Dataset extract:
--- START ---

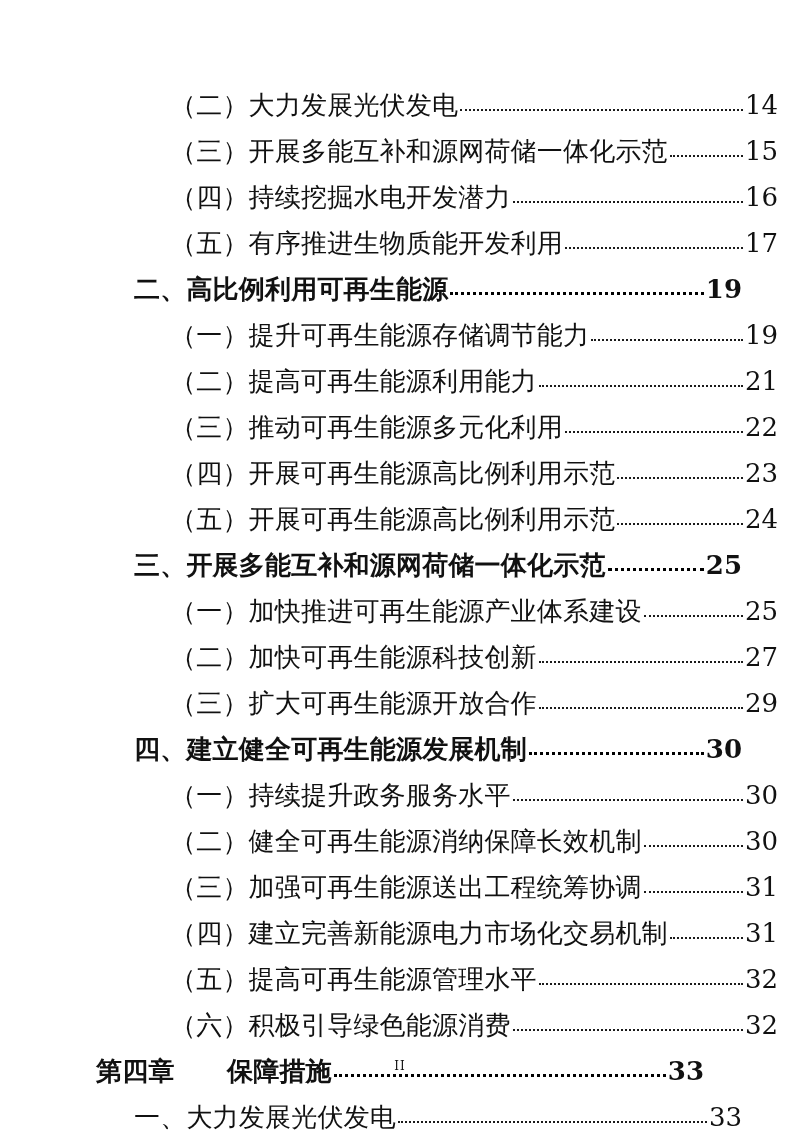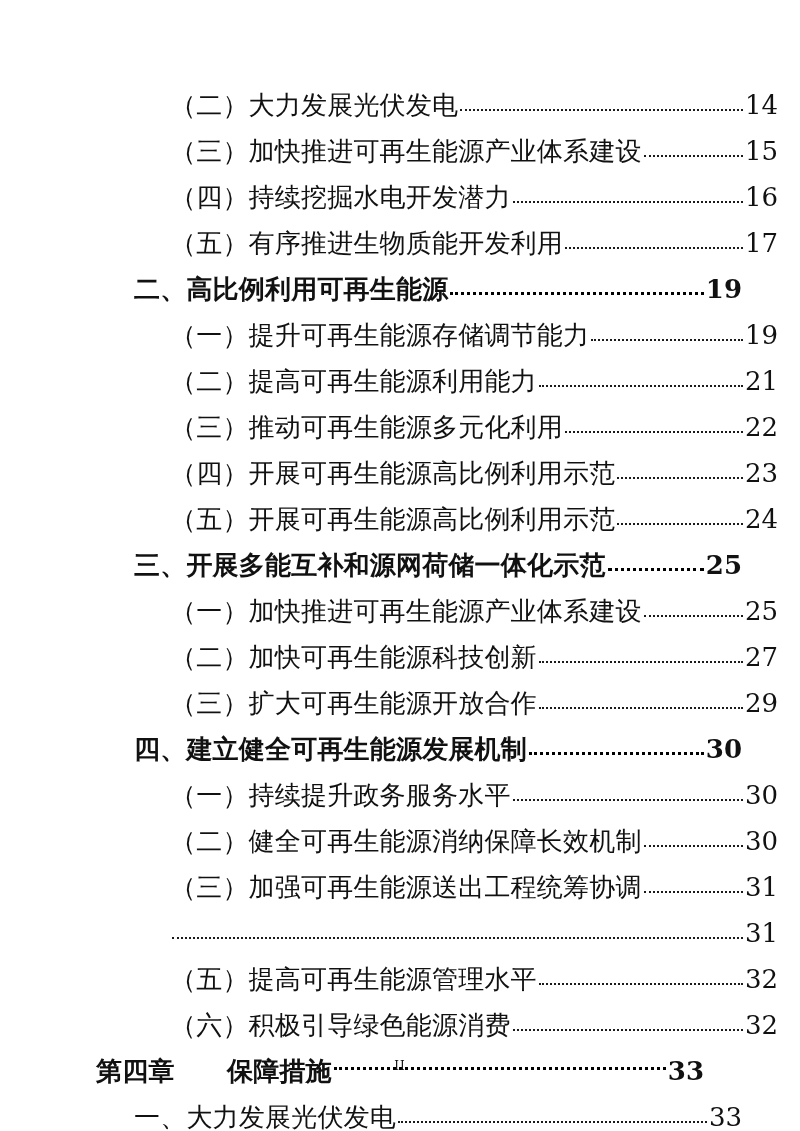--- a/index.html
+++ b/index.html
@@ -101,7 +101,7 @@
         <span class="toc-page">14</span>
       </li>
       <li class="toc-row lvl-sub">
-        <span class="toc-label">（三）加快推进可再生能源产业体系建设</span>
+        <span class="toc-label">（三）开展多能互补和源网荷储一体化示范</span>
         <span class="toc-dots"></span>
         <span class="toc-page">15</span>
       </li>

--- END ---

Written task: Copy out all lines from the records where the word "class" appears.

Solution to this problem:
         <span class="toc-page">14</span>
       <li class="toc-row lvl-sub">
-        <span class="toc-label">（三）加快推进可再生能源产业体系建设</span>
+        <span class="toc-label">（三）开展多能互补和源网荷储一体化示范</span>
         <span class="toc-dots"></span>
         <span class="toc-page">15</span>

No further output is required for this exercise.